A few years ago, my father made the maddening decision to buy a used, second-generation Land Rover Discovery V8. He reasoned that, as it had been converted to run on LPG, it would be cheap to run - a line of logic that many of us have been caught out by - and that the big, lazy engine would be unstressed and therefore more reliable. He was wrong.
That car, as lovely to drive as it was, almost proved ruinous to him, but one of the most salient lessons I learnt from his epic judgement error was that when the on-board computer tells you that there's something wrong, a main dealer should not necessarily be your first port of call.
What happened was that the ABS warning light in the instrument panel would not extinguish, which resulted in an annual test failure. Which meant that he couldn't legally drive it. So he took it to Land Rover, where the diagnostics equipment was attached (he had to pay roughly Dh600 for this) and a fault report that looked more like a manuscript for War and Peace emerged from the printer. The technician totted up the work required to put out the infernal ABS light, and it was going to cost more than £3,000 (Dh16,923), which was almost half what he'd paid for the car in the first place.
What to do? Fortunately, he remembered that a local, time-served mechanic operated his own, cash-in-hand business. When he took the Disco to him, a second opinion was immediately forthcoming. It turned out that a simple electrical switch in the system was notorious for playing up and the result was always the same: an ABS warning lamp illumination. He'd seen this plenty of times, he said, and sure enough, the replacement switch cost pennies to source and, when fitted, the warning light disappeared.
No doubt you can recall similar tales, but the fact remains that, when it comes to maintaining older cars (not just the classic supercars that we talked about last week), it's wise to seek the opinions of people who actually know their stuff, rather than rely on computer diagnostics.

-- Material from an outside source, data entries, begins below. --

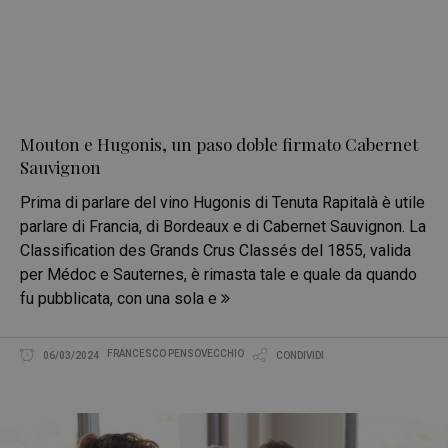
Mouton e Hugonis, un paso doble firmato Cabernet
Sauvignon
Prima di parlare del vino Hugonis di Tenuta Rapitalà è utile
parlare di Francia, di Bordeaux e di Cabernet Sauvignon. La
Classification des Grands Crus Classés del 1855, valida
per Médoc e Sauternes, è rimasta tale e quale da quando
fu pubblicata, con una sola e
FRANCESCO PENSOVECCHIO
06/03/2024
CONDIVIDI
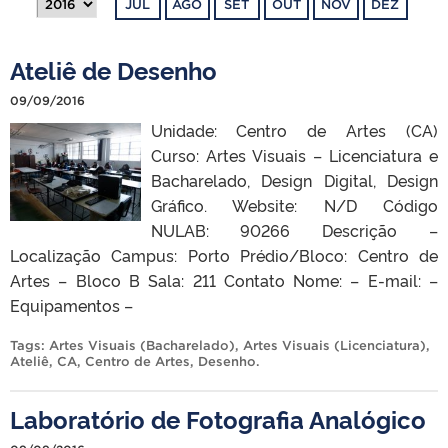
JUL
AGO
SET
OUT
NOV
DEZ
Ateliê de Desenho
09/09/2016
Unidade: Centro de Artes (CA)
Curso: Artes Visuais – Licenciatura e
Bacharelado, Design Digital, Design
Gráfico. Website: N/D Código
NULAB: 90266 Descrição –
Localização Campus: Porto Prédio/Bloco: Centro de
Artes – Bloco B Sala: 211 Contato Nome: – E-mail: –
Equipamentos –
Tags:
Artes Visuais (Bacharelado)
,
Artes Visuais (Licenciatura)
,
Ateliê
,
CA
,
Centro de Artes
,
Desenho
.
Laboratório de Fotografia Analógico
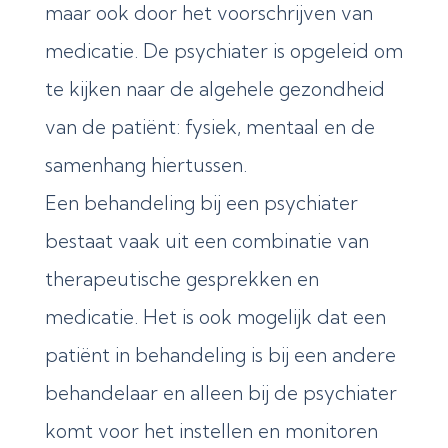
maar ook door het voorschrijven van
medicatie. De psychiater is opgeleid om
te kijken naar de algehele gezondheid
van de patiënt: fysiek, mentaal en de
samenhang hiertussen.
Een behandeling bij een psychiater
bestaat vaak uit een combinatie van
therapeutische gesprekken en
medicatie. Het is ook mogelijk dat een
patiënt in behandeling is bij een andere
behandelaar en alleen bij de psychiater
komt voor het instellen en monitoren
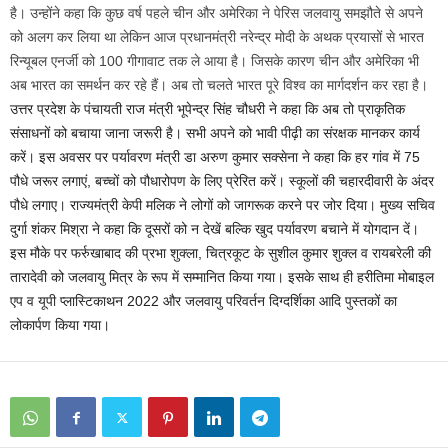
है। उन्होंने कहा कि कुछ वर्ष पहले चीन और अमेरिका ने पेरिस जलवायु समझौते से अपने
को अलग कर लिया था लेकिन आज प्रधानमंत्री नरेन्द्र मोदी के अथक प्रयासों से भारत
रिन्यूबल एनर्जी को 100 गीगावाट तक ले आया है। जिसके कारण चीन और अमेरिका भी
अब भारत का समर्थन कर रहे हैं। अब तो चलते भारत पूरे विश्व का मार्गदर्शन कर रहा है।
उत्तर प्रदेश के पंचायती राज मंत्री भूपेन्द्र सिंह चौधरी ने कहा कि अब तो प्राकृतिक
संसाधनों को बचाया जाना जरूरी है। सभी अपने को भावी पीढ़ी का संरक्षक मानकर कार्य
करें। इस अवसर पर पर्यावरण मंत्री डा अरुण कुमार सक्सेना ने कहा कि हर गांव में 75
पौधे जरूर लगाएं, बच्चों को पौधारोपण के लिए प्रेरित करें। स्कूलों की चहारदीवारी के अंदर
पौधे लगाए। राज्यमंत्री केपी मलिक ने लोगों को जागरूक करने पर जोर दिया। मुख्य सचिव
दुर्गा शंकर मिश्रा ने कहा कि दूसरों को न देखें बल्कि खुद पर्यावरण बचाने में योगदान दें।
इस मौके पर फर्रुखाबाद की प्रभा शुक्ला, चित्रकूट के सुशील कुमार शुक्ल व रायबरेली की
तारादेवी को जलवायु मित्र के रूप में सम्मानित किया गया। इसके साथ ही हरीतिमा मोबाइल
एप व यूपी प्लास्टिकाथन 2022 और जलवायु परिवर्तन दिग्दर्शिका आदि पुस्तकों का
लोकार्पण किया गया।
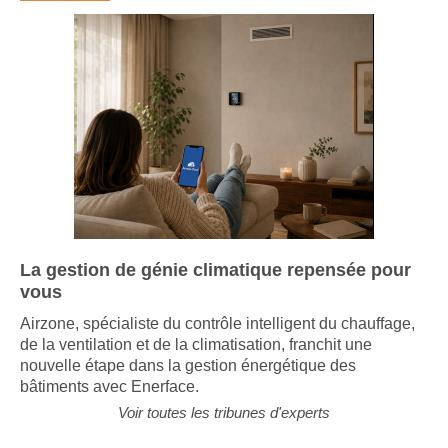
La gestion de génie climatique repensée pour
vous
Airzone, spécialiste du contrôle intelligent du chauffage,
de la ventilation et de la climatisation, franchit une
nouvelle étape dans la gestion énergétique des
bâtiments avec Enerface.
Voir toutes les tribunes d'experts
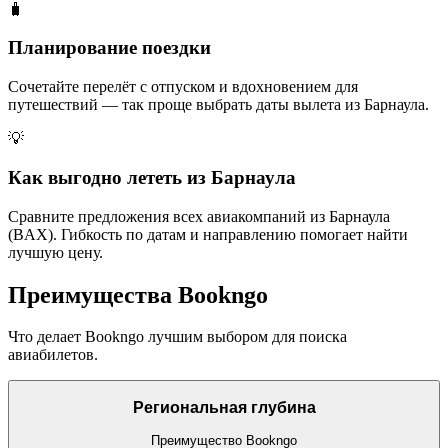
🧳
Планирование поездки
Сочетайте перелёт с отпуском и вдохновением для
путешествий — так проще выбрать даты вылета из Барнаула.
💡
Как выгодно лететь из Барнаула
Сравните предложения всех авиакомпаний из Барнаула
(BAX). Гибкость по датам и направлению помогает найти
лучшую цену.
Преимущества Bookngo
Что делает Bookngo лучшим выбором для поиска
авиабилетов.
Региональная глубина
Преимущество Bookngo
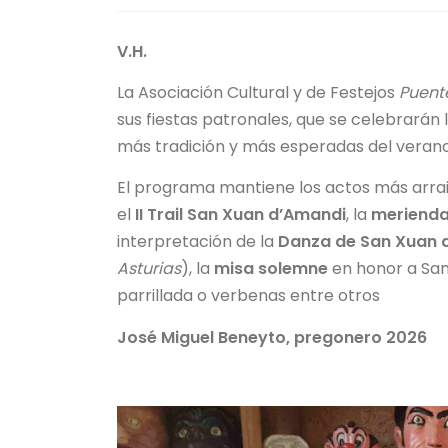
V.H.
La Asociación Cultural y de Festejos
Puent
sus fiestas patronales, que se celebrarán 
más tradición y más esperadas del verano 
El programa mantiene los actos más arrai
el
II Trail San Xuan d’Amandi
, la
merienda 
interpretación de la
Danza de San Xuan 
Asturias
), la
misa solemne
en honor a San
parrillada o verbenas entre otros
José Miguel Beneyto, pregonero 2026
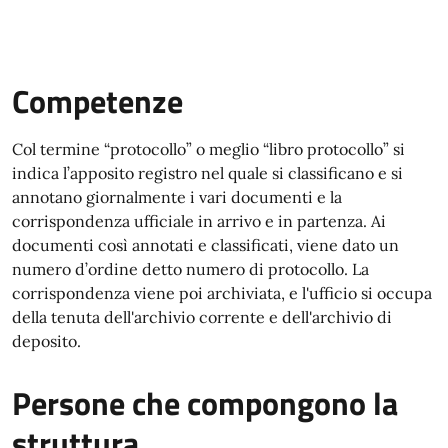
Competenze
Col termine “protocollo” o meglio “libro protocollo” si
indica l’apposito registro nel quale si classificano e si
annotano giornalmente i vari documenti e la
corrispondenza ufficiale in arrivo e in partenza. Ai
documenti così annotati e classificati, viene dato un
numero d’ordine detto numero di protocollo. La
corrispondenza viene poi archiviata, e l'ufficio si occupa
della tenuta dell'archivio corrente e dell'archivio di
deposito.
Persone che compongono la
struttura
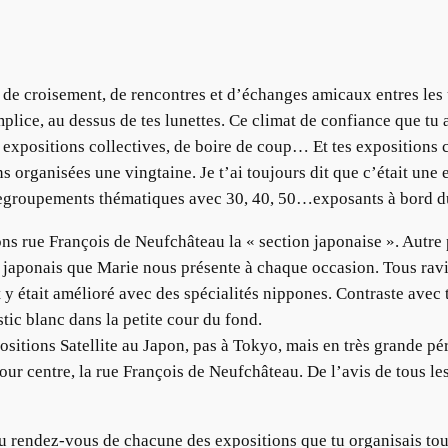
eu de croisement, de rencontres et d’échanges amicaux entres l
ce, au dessus de tes lunettes. Ce climat de confiance que tu a
s expositions collectives, de boire de coup… Et tes expositions 
s organisées une vingtaine. Je t’ai toujours dit que c’était une ex
regroupements thématiques avec 30, 40, 50…exposants à bord du S
 rue François de Neufchâteau la « section japonaise ». Autre petit
aponais que Marie nous présente à chaque occasion. Tous ravis
et y était amélioré avec des spécialités nippones. Contraste avec
tic blanc dans la petite cour du fond.
ositions Satellite au Japon, pas à Tokyo, mais en très grande péri
ur centre, la rue François de Neufchâteau. De l’avis de tous les
au rendez-vous de chacune des expositions que tu organisais tou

You're probably scratching your head, wondering if there is, indeed, anyone that you can turn to in the UAE for unbiased, factually correct advice and reliable, quality service.
Most drivers are fully able to check tyre pressures and fluid levels, topping up when necessary, without needing to pay someone else, and this can actually save money on worn components and worn-before-their-time tyres. But when it comes to the oily bits that lurk underneath, you might be out of your depth. This is when membership of an owners' club can pay dividends.
Because, in the same way as internet forums are able to save us money by pointing us in the direction of cheaper but identical spares, owners' and enthusiasts' clubs are usually populated by people who know their cars inside out. And they're only too willing to help anyone who cares to ask a relevant question.
For instance, I know an owner of an elderly Porsche Boxster who recently needed a new alternator. Porsche quoted him about Dh4,500 for a replacement, but he discovered that it was a part manufactured by Lucas. "I knew there's a Lucas shop in Al Quoz in Dubai," he told me, "so I popped along and they refurbished it, with a 12-month warranty, for a fraction of what Porsche was asking."
Owners' clubs are overflowing with such knowledgeable people, many of whom, like my father, have either had their hands badly burnt or have narrowly escaped. They'll tell you what the dealers and main agents would rather you did not know.
The old saying that knowledge is power has never been truer than when it comes to running an older car. So find out if your favoured car company has a local owners' club or, at the very least, ask other owners who they trust to carry out timely and cost-efficient repairs. We have the talent here, no matter the problem; it's just that often we don't know where to turn for help.